| MATERIAL FOR THE TASK |
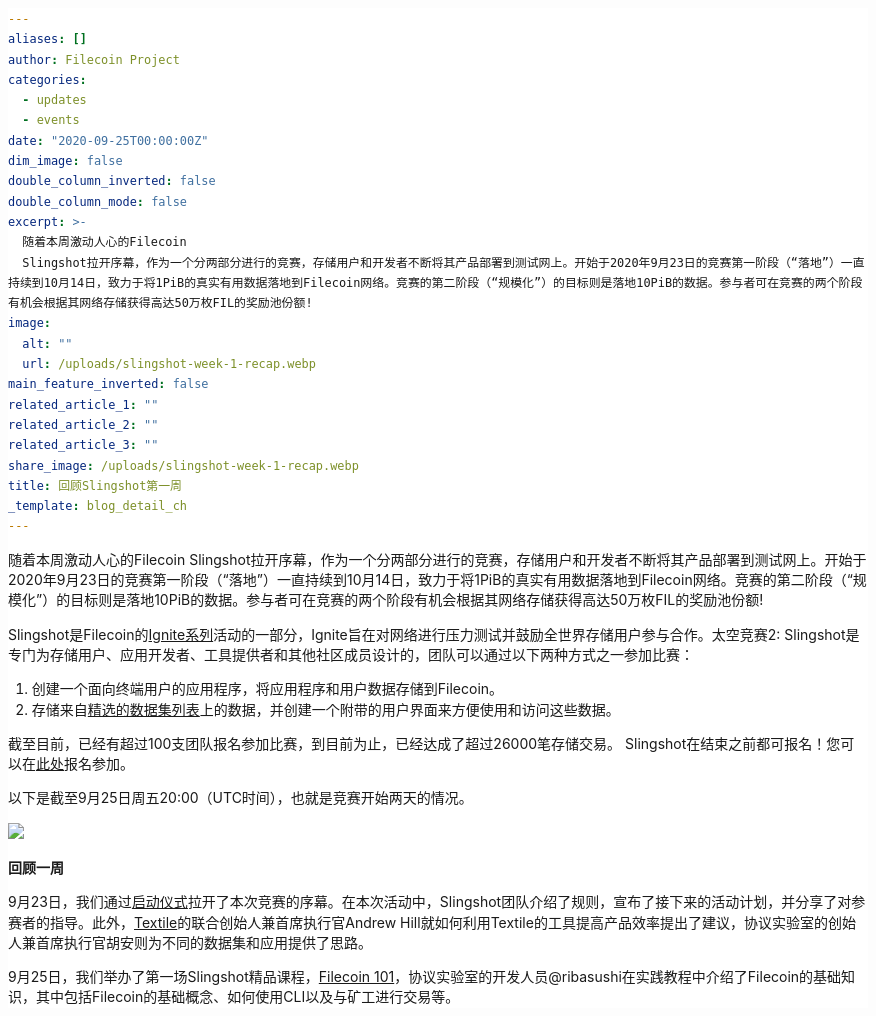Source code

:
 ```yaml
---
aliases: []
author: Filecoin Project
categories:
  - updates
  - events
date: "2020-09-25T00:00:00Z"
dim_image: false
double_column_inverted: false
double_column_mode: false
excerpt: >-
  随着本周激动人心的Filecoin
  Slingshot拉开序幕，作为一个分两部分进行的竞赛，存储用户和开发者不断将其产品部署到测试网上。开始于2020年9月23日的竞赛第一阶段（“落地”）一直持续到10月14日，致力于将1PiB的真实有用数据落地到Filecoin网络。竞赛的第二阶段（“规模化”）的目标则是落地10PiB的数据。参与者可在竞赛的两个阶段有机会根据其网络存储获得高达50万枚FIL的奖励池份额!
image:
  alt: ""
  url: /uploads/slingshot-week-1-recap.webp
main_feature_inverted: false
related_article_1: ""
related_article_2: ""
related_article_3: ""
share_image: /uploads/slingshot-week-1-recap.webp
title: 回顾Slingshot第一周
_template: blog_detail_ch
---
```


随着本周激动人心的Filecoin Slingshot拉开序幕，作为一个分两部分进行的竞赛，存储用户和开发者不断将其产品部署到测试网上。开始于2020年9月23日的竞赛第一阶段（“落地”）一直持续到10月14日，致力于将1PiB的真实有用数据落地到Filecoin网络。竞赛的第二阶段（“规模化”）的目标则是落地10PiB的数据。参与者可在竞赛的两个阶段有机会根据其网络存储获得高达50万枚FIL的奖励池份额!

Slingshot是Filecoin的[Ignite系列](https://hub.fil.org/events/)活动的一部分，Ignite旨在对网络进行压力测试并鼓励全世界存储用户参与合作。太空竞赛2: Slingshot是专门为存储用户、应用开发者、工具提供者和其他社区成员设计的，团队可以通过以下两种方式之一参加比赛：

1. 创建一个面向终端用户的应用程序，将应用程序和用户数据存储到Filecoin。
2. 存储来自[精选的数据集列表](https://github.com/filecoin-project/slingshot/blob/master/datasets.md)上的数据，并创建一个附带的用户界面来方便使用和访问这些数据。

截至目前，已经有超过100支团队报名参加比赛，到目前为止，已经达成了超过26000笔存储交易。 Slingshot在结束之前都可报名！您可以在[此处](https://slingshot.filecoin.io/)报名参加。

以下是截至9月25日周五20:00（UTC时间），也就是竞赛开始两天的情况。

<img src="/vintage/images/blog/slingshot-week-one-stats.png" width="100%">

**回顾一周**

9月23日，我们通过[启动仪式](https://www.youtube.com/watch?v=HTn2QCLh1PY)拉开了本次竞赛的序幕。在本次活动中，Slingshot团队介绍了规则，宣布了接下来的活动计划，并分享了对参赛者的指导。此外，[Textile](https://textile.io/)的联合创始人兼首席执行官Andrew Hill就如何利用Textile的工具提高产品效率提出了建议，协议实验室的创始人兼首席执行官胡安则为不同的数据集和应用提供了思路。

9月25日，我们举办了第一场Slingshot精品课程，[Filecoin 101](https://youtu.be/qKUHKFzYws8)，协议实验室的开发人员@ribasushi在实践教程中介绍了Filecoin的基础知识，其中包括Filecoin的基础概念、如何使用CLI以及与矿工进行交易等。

| YOUR INSTRUCTIONS |
Across all the lines above, repeat the wording exactly and omit the pictures.

| ANSWER AREA |
Source code

:
 ```yaml
---
aliases: []
author: Filecoin Project
categories:
  - updates
  - events
date: "2020-09-25T00:00:00Z"
dim_image: false
double_column_inverted: false
double_column_mode: false
excerpt: >-
  随着本周激动人心的Filecoin
  Slingshot拉开序幕，作为一个分两部分进行的竞赛，存储用户和开发者不断将其产品部署到测试网上。开始于2020年9月23日的竞赛第一阶段（“落地”）一直持续到10月14日，致力于将1PiB的真实有用数据落地到Filecoin网络。竞赛的第二阶段（“规模化”）的目标则是落地10PiB的数据。参与者可在竞赛的两个阶段有机会根据其网络存储获得高达50万枚FIL的奖励池份额!
image:
  alt: ""
  url: /uploads/slingshot-week-1-recap.webp
main_feature_inverted: false
related_article_1: ""
related_article_2: ""
related_article_3: ""
share_image: /uploads/slingshot-week-1-recap.webp
title: 回顾Slingshot第一周
_template: blog_detail_ch
---
```


随着本周激动人心的Filecoin Slingshot拉开序幕，作为一个分两部分进行的竞赛，存储用户和开发者不断将其产品部署到测试网上。开始于2020年9月23日的竞赛第一阶段（“落地”）一直持续到10月14日，致力于将1PiB的真实有用数据落地到Filecoin网络。竞赛的第二阶段（“规模化”）的目标则是落地10PiB的数据。参与者可在竞赛的两个阶段有机会根据其网络存储获得高达50万枚FIL的奖励池份额!

Slingshot是Filecoin的[Ignite系列](https://hub.fil.org/events/)活动的一部分，Ignite旨在对网络进行压力测试并鼓励全世界存储用户参与合作。太空竞赛2: Slingshot是专门为存储用户、应用开发者、工具提供者和其他社区成员设计的，团队可以通过以下两种方式之一参加比赛：

1. 创建一个面向终端用户的应用程序，将应用程序和用户数据存储到Filecoin。
2. 存储来自[精选的数据集列表](https://github.com/filecoin-project/slingshot/blob/master/datasets.md)上的数据，并创建一个附带的用户界面来方便使用和访问这些数据。

截至目前，已经有超过100支团队报名参加比赛，到目前为止，已经达成了超过26000笔存储交易。 Slingshot在结束之前都可报名！您可以在[此处](https://slingshot.filecoin.io/)报名参加。

以下是截至9月25日周五20:00（UTC时间），也就是竞赛开始两天的情况。

<img src="/vintage/images/blog/slingshot-week-one-stats.png" width="100%">

**回顾一周**

9月23日，我们通过[启动仪式](https://www.youtube.com/watch?v=HTn2QCLh1PY)拉开了本次竞赛的序幕。在本次活动中，Slingshot团队介绍了规则，宣布了接下来的活动计划，并分享了对参赛者的指导。此外，[Textile](https://textile.io/)的联合创始人兼首席执行官Andrew Hill就如何利用Textile的工具提高产品效率提出了建议，协议实验室的创始人兼首席执行官胡安则为不同的数据集和应用提供了思路。

9月25日，我们举办了第一场Slingshot精品课程，[Filecoin 101](https://youtu.be/qKUHKFzYws8)，协议实验室的开发人员@ribasushi在实践教程中介绍了Filecoin的基础知识，其中包括Filecoin的基础概念、如何使用CLI以及与矿工进行交易等。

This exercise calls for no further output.